===== SOURCE INFORMATION =====

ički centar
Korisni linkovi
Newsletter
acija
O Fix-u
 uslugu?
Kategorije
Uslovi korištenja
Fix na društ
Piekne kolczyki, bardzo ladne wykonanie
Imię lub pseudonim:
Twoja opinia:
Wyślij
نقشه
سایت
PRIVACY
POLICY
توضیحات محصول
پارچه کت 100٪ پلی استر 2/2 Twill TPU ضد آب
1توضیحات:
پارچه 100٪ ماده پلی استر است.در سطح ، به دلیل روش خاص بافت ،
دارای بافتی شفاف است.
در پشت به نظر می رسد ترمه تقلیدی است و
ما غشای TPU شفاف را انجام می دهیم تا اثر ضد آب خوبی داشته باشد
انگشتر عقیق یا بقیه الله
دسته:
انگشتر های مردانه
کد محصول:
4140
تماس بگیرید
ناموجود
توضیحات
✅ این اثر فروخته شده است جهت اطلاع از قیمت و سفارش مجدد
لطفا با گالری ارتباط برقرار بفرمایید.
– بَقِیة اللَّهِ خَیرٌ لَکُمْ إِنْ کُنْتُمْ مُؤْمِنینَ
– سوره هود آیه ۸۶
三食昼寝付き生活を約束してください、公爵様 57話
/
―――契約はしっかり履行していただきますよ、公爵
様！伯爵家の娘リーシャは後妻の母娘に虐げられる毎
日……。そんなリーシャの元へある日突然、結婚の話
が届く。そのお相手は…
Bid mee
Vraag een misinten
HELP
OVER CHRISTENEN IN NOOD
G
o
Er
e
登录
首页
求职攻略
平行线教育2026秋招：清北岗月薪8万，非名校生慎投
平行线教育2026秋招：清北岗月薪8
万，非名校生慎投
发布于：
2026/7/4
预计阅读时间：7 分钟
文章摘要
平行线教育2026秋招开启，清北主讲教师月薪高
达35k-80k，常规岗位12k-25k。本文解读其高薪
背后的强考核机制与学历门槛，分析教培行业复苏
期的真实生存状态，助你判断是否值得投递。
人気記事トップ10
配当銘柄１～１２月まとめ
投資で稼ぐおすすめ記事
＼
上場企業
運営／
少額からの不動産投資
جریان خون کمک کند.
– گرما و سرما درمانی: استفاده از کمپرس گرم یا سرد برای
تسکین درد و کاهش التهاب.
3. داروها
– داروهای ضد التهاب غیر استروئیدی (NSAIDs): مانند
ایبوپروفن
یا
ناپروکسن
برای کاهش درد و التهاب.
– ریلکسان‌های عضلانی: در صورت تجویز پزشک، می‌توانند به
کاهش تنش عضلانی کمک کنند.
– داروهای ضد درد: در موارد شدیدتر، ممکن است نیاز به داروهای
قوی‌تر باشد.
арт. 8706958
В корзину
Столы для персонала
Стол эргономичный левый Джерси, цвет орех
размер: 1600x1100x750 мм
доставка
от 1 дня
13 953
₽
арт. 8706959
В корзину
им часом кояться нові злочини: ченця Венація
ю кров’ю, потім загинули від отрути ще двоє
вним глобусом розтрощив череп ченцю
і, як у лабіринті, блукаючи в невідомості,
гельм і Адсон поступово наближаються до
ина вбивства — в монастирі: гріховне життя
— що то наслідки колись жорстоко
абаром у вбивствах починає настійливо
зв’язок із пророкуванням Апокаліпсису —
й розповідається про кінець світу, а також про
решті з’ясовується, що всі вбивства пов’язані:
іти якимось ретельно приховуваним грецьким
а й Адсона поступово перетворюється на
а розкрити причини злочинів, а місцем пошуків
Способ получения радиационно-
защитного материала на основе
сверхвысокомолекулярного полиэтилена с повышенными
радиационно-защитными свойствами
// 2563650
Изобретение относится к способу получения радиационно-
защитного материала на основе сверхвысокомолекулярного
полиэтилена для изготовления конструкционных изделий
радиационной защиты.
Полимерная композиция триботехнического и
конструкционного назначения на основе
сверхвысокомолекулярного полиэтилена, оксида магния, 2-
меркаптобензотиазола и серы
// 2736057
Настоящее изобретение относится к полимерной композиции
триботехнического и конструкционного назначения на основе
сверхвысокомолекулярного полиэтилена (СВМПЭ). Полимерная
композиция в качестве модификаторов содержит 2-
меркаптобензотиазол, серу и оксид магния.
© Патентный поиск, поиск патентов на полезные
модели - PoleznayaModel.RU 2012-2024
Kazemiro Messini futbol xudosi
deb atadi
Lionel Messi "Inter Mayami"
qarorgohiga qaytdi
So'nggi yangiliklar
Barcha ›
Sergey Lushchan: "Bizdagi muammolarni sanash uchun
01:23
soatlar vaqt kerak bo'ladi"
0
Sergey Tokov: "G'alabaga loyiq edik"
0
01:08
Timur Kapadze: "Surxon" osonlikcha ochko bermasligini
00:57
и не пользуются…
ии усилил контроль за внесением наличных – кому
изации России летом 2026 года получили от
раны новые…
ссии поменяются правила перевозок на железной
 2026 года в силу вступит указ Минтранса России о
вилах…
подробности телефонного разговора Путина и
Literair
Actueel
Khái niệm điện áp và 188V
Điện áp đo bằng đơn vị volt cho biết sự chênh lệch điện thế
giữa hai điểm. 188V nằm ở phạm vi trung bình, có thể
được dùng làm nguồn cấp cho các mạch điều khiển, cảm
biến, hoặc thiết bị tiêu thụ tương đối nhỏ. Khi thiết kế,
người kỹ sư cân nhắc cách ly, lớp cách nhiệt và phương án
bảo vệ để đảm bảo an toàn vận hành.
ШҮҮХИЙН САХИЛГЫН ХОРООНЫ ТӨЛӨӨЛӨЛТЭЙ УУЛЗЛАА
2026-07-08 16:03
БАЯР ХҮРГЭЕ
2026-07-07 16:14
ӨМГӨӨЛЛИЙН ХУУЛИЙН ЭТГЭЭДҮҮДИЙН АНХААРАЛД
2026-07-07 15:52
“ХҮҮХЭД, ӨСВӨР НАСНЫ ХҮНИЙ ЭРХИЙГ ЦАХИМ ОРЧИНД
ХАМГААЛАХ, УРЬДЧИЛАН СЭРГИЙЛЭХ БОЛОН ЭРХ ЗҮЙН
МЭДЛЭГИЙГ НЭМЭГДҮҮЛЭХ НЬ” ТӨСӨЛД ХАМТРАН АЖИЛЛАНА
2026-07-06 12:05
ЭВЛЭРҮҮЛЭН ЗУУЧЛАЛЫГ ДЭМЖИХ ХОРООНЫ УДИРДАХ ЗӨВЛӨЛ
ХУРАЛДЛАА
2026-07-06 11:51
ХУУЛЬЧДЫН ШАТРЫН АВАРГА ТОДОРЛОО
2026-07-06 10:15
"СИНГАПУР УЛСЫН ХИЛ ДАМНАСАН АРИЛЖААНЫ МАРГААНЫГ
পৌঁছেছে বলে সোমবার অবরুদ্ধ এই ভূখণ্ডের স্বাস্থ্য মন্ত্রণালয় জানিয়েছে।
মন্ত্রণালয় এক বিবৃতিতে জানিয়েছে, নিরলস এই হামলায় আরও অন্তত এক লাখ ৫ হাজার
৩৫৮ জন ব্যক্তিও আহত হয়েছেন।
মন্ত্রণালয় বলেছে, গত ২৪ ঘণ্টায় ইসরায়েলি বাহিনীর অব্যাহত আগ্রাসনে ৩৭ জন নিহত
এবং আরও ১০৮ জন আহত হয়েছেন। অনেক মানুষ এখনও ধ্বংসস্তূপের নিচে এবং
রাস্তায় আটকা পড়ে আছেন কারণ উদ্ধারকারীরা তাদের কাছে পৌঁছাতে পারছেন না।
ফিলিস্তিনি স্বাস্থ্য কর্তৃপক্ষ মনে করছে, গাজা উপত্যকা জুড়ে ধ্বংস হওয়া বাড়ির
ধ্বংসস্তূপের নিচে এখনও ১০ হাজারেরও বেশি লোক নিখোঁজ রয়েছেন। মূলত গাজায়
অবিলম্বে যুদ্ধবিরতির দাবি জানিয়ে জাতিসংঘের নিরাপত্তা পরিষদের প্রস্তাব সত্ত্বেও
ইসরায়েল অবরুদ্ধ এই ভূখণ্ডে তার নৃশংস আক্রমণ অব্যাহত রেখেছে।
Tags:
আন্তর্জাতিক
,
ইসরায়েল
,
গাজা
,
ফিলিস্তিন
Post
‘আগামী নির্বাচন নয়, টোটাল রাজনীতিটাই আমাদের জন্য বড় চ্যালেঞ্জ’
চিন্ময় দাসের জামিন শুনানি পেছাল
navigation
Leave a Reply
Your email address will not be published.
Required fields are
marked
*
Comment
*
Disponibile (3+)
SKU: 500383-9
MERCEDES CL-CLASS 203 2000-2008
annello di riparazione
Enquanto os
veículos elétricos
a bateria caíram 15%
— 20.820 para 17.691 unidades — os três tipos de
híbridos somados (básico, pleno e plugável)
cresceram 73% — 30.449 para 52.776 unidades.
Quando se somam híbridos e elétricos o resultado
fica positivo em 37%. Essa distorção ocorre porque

=====

WHAT THE TASK REQUIRES >> Wherever a line in the data above holds "ХОРООНЫ", copy that line.

SOLUTION TO THIS TASK >>
ШҮҮХИЙН САХИЛГЫН ХОРООНЫ ТӨЛӨӨЛӨЛТЭЙ УУЛЗЛАА
ЭВЛЭРҮҮЛЭН ЗУУЧЛАЛЫГ ДЭМЖИХ ХОРООНЫ УДИРДАХ ЗӨВЛӨЛ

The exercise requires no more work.